Kitty—Earstelle City
If you were to ask nine year old Kitty what her favorite thing about visiting Grandma and Papa was, she would say the candy store, without a question.
You see, they had a whole tradition. Kitty’s grandparents would save up all of their metal bits and pieces for recycling- things like old nuts and bolts, screws, and the occasional prized spare gear that they accumulated over the months. They’d load up boxes and bags of the stuff and wait for the grandkids to come visit.
The first thing Kitty and her brother would do upon arrival was take stock of their product. Then they’d go recycle it.
The recycling was half the fun. Well, we are talking about an eventual candy store, so I’ll say it was a third of the fun. They’d take the bags and boxes of metal pieces through Earstelle, crossing bridges across the canyon, up and down stairs on the cliffside, and through tunnels to the forge deep underground where they melted the metal down and made new, more useful things.
There were conveyor belts that rattled along and took the metal to the different melting pots. Kitty and her brother would sort the metal bits into boxes that they’d weigh, then toss onto the proper belts- iron, steel, copper- each on their own belt. At the end, they’d get money for the metal, divided between each of them. It was just coins, but for a seven and nine year old, it was a fortune.

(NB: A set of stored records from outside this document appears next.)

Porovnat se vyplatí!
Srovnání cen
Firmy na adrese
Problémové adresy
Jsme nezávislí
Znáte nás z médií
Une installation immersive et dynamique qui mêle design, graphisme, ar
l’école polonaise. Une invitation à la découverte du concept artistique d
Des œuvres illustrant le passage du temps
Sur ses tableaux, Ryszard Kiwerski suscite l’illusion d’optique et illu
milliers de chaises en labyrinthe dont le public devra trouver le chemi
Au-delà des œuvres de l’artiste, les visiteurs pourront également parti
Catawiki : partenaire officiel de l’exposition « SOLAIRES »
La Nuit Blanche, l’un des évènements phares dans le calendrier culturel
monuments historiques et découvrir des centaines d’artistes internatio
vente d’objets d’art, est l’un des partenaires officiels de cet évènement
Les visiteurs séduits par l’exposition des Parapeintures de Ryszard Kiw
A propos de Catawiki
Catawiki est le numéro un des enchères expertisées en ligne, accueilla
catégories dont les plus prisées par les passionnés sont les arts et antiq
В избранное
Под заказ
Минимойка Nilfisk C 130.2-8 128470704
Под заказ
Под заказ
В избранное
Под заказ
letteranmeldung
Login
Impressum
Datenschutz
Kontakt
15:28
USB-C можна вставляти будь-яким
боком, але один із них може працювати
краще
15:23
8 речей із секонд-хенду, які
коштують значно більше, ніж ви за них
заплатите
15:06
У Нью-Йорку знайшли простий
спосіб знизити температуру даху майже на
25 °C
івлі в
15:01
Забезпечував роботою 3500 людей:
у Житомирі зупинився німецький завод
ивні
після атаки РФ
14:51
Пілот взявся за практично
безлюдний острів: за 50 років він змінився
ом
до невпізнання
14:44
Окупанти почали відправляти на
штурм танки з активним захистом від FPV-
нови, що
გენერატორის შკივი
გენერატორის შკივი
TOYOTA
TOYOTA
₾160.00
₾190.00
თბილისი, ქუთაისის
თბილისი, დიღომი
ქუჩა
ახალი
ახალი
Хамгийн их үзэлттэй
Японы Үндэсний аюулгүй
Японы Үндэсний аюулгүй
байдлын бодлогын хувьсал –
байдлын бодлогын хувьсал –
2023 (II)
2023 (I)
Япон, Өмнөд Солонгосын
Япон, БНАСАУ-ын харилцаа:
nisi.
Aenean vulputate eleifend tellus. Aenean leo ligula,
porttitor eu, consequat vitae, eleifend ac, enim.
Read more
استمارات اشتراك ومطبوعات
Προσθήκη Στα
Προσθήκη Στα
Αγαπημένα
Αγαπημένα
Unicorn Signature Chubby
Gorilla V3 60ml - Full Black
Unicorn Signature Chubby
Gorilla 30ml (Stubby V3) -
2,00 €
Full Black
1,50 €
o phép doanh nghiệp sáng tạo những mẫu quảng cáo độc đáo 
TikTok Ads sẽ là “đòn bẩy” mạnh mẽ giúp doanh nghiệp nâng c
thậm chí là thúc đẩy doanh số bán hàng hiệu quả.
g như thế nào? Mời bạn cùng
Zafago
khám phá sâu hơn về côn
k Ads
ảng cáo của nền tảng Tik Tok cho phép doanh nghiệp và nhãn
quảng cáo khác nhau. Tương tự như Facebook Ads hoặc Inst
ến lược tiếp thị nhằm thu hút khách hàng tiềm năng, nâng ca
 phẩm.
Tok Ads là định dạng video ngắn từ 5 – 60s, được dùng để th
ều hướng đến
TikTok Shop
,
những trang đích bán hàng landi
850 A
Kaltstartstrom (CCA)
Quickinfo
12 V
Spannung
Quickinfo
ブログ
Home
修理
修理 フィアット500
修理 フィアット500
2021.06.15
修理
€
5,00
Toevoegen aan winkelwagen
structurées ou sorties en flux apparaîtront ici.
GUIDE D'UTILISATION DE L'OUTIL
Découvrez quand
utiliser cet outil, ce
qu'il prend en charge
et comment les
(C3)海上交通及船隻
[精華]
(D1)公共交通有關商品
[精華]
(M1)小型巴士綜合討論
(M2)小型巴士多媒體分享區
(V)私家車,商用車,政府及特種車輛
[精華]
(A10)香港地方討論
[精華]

Then it was all they could do to walk patiently back to the canyon cliffside to the candy shop. There was no running, even if they wanted to; smart kids learned not to run on the paths along the sheer cliffs, whether canyon-side or cave-side.

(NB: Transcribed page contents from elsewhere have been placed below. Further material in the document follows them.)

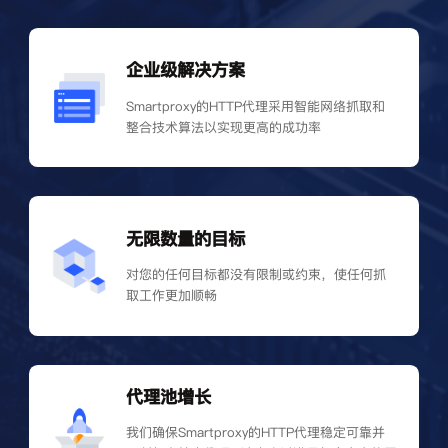
企业级解决方案
Smartproxy的HTTP代理采用智能网络抓取和
整合技术算法以实现更高的成功率
无限数量的目标
对您的任何目标都没有限制或约束，使任何抓
取工作更加顺畅
代理池增长
我们确保Smartproxy的HTTP代理稳定可靠并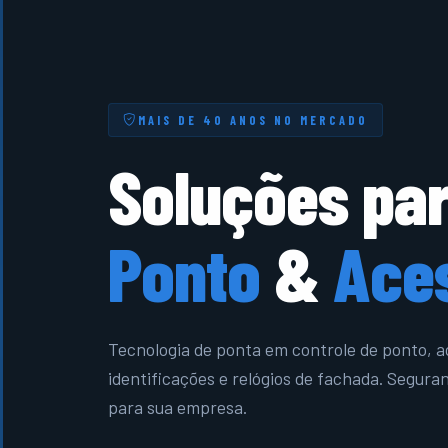
MAIS DE 40 ANOS NO MERCADO
Soluções pa
Ponto
&
Ace
Tecnologia de ponta em controle de ponto, a
identificações e relógios de fachada. Seguran
para sua empresa.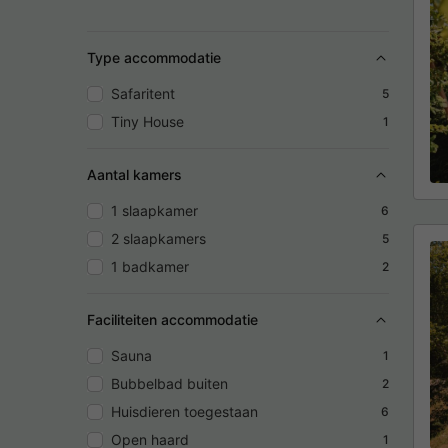
Type accommodatie
Safaritent
5
Tiny House
1
Aantal kamers
1 slaapkamer
6
2 slaapkamers
5
1 badkamer
2
Faciliteiten accommodatie
Sauna
1
Bubbelbad buiten
2
Huisdieren toegestaan
6
Open haard
1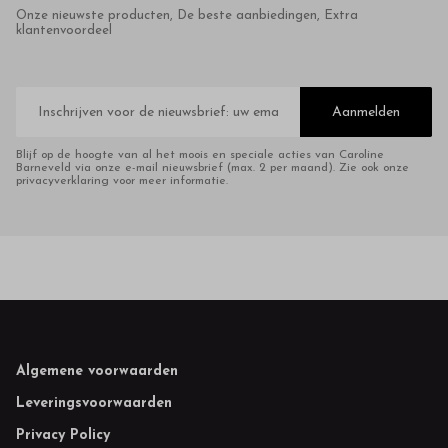
Onze nieuwste producten, De beste aanbiedingen, Extra
klantenvoordeel
E-
mailadres
Aanmelden
Blijf op de hoogte van al het moois en speciale acties van Caroline
Barneveld via onze e-mail nieuwsbrief (max. 2 per maand). Zie ook onze
privacyverklaring voor meer informatie.
Footer
Algemene voorwaarden
Leveringsvoorwaarden
Privacy Policy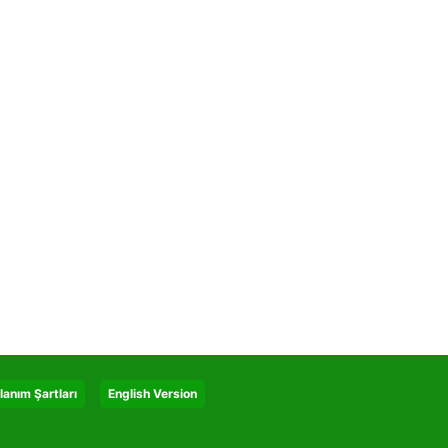
lanım Şartları
English Version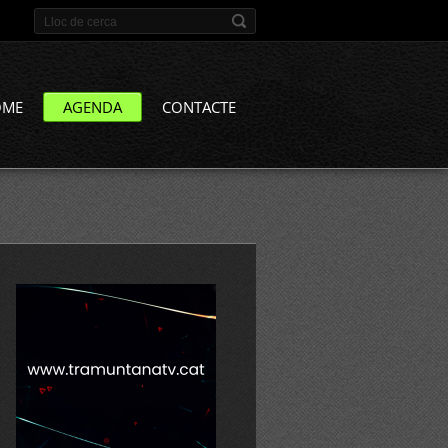
OME
AGENDA
CONTACTE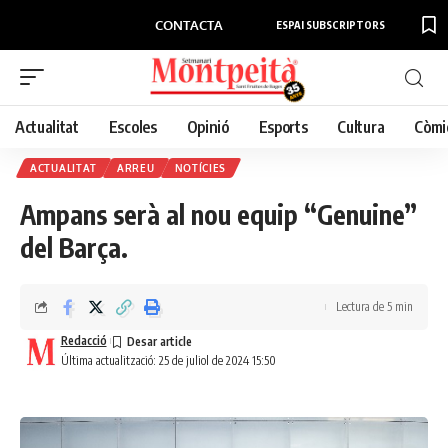
CONTACTA
ESPAI SUBSCRIPTORS
Actualitat
Escoles
Opinió
Esports
Cultura
Còmi
ACTUALITAT
ARREU
NOTÍCIES
Ampans serà al nou equip “Genuine”
del Barça.
Lectura de 5 min
Redacció
Última actualització: 25 de juliol de 2024 15:50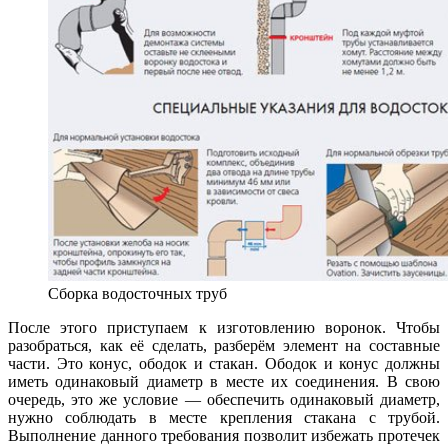
Сборка водосточных труб
После этого приступаем к изготовлению воронок. Чтобы
разобраться, как её сделать, разберём элемент на составные
части. Это конус, ободок и стакан. Ободок и конус должны
иметь одинаковый диаметр в месте их соединения. В свою
очередь, это же условие — обеспечить одинаковый диаметр,
нужно соблюдать в месте крепления стакана с трубой.
Выполнение данного требования позволит избежать протечек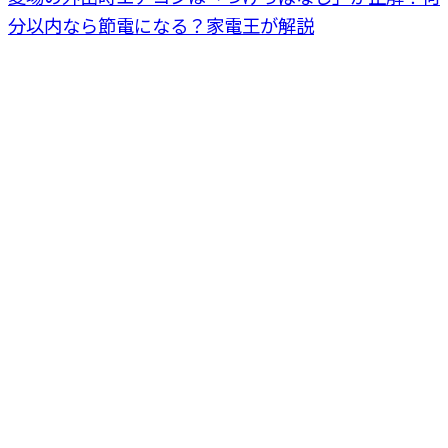
分以内なら節電になる？家電王が解説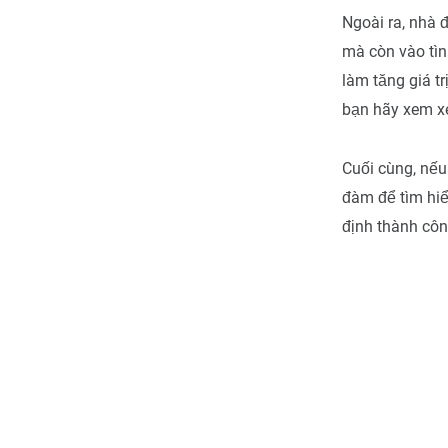
Ngoài ra, nhà 
mà còn vào tìn
làm tăng giá tr
bạn hãy xem xé
Cuối cùng, nếu
đàm để tìm hi
định thành côn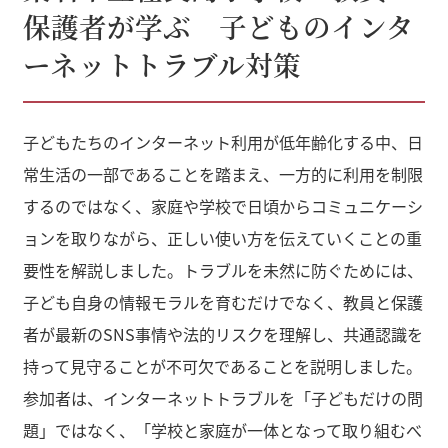
保護者が学ぶ 子どものインタ
ーネットトラブル対策
子どもたちのインターネット利用が低年齢化する中、日
常生活の一部であることを踏まえ、一方的に利用を制限
するのではなく、家庭や学校で日頃からコミュニケーシ
ョンを取りながら、正しい使い方を伝えていくことの重
要性を解説しました。トラブルを未然に防ぐためには、
子ども自身の情報モラルを育むだけでなく、教員と保護
者が最新のSNS事情や法的リスクを理解し、共通認識を
持って見守ることが不可欠であることを説明しました。
参加者は、インターネットトラブルを「子どもだけの問
題」ではなく、「学校と家庭が一体となって取り組むべ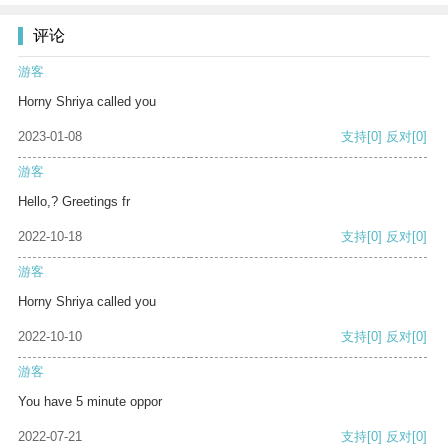
评论
游客
Horny Shriya called you
2023-01-08
支持
[0]
反对
[0]
游客
Hello,? Greetings fr
2022-10-18
支持
[0]
反对
[0]
游客
Horny Shriya called you
2022-10-10
支持
[0]
反对
[0]
游客
You have 5 minute oppor
2022-07-21
支持
[0]
反对
[0]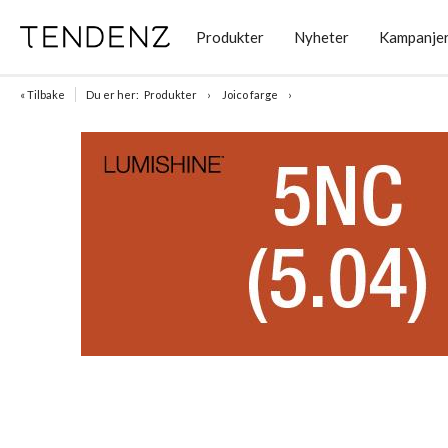
Produkter
Nyheter
Kampanje
« Tilbake
Du er her:
Produkter
Joico farge
Item
1
of
1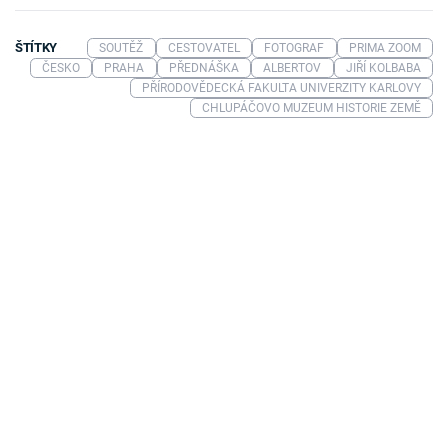
ŠTÍTKY
SOUTĚŽ
CESTOVATEL
FOTOGRAF
PRIMA ZOOM
ČESKO
PRAHA
PŘEDNÁŠKA
ALBERTOV
JIŘÍ KOLBABA
PŘÍRODOVĚDECKÁ FAKULTA UNIVERZITY KARLOVY
CHLUPÁČOVO MUZEUM HISTORIE ZEMĚ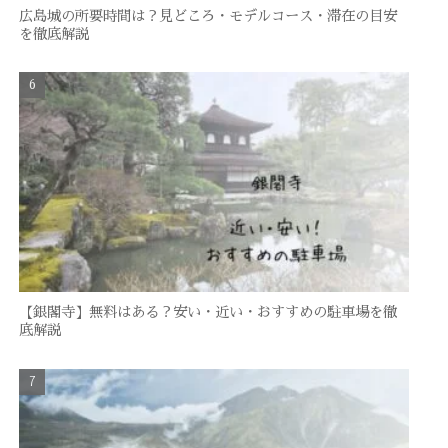
広島城の所要時間は？見どころ・モデルコース・滞在の目安
を徹底解説
【銀閣寺】無料はある？安い・近い・おすすめの駐車場を徹
底解説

The candy shop was divine. It was built right into the side of the canyon cliff face and had a huge window in front. Inside, it was bright, colorful, and full of shelves, boxes, and bottles full of all sorts of candy.
Kitty remembers buying red ropes of licorice, crunchy chocolate candy, balls of smooth sugar to suck on, bags of candy beans in all colors, and rings of chewy gummy fruit flavored candy, among many others.
At the end of the day, they’d collapse back in Grandma and Papa’s home, surrounded by paper bags of sweets. Her brother would eat recklessly, but Kitty always rationed out the candy so it would last the whole trip. It was one of the things that made visits with the grandparents so special.